AVAILABLE DATA:
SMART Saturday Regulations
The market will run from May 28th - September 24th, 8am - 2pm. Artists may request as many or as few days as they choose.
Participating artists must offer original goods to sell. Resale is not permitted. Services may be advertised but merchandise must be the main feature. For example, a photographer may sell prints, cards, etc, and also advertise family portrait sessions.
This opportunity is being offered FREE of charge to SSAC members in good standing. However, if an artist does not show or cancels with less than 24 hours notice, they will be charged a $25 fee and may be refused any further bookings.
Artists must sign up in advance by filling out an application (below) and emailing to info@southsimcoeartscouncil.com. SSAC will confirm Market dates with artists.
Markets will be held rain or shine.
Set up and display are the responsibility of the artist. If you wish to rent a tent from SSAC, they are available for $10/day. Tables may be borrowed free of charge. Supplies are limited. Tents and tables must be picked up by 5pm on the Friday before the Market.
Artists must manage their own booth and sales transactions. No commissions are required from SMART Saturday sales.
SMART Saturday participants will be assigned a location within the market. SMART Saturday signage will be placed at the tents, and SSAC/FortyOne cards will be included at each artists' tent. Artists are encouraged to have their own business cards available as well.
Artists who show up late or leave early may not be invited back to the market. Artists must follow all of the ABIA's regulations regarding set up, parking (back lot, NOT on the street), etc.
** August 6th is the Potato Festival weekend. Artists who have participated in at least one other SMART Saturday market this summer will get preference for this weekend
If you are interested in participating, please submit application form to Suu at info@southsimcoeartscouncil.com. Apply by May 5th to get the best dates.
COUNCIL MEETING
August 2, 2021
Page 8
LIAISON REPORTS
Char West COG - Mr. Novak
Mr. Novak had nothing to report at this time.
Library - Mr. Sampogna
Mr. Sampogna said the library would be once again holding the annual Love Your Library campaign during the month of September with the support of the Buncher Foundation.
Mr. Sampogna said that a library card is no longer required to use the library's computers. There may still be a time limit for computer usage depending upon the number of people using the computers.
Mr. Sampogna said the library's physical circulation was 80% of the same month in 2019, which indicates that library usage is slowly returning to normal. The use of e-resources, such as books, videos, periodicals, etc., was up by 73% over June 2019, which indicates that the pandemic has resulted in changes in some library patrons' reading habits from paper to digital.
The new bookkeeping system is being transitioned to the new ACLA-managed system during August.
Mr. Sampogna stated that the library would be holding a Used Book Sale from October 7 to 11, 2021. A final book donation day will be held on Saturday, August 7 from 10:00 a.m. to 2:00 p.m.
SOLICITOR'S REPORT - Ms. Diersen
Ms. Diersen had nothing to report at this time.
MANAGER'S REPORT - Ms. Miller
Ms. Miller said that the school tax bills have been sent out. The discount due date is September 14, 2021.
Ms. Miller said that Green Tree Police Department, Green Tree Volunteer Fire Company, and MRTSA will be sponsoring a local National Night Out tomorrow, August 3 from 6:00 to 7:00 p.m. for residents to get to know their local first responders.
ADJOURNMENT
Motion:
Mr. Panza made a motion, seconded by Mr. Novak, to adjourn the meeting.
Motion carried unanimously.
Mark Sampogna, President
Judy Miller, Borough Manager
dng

REQUIREMENT: Which lines of the material contain "Novak"? List them.

COMPLETED EXERCISE:
Char West COG - Mr. Novak
Mr. Novak had nothing to report at this time.
Mr. Panza made a motion, seconded by Mr. Novak, to adjourn the meeting.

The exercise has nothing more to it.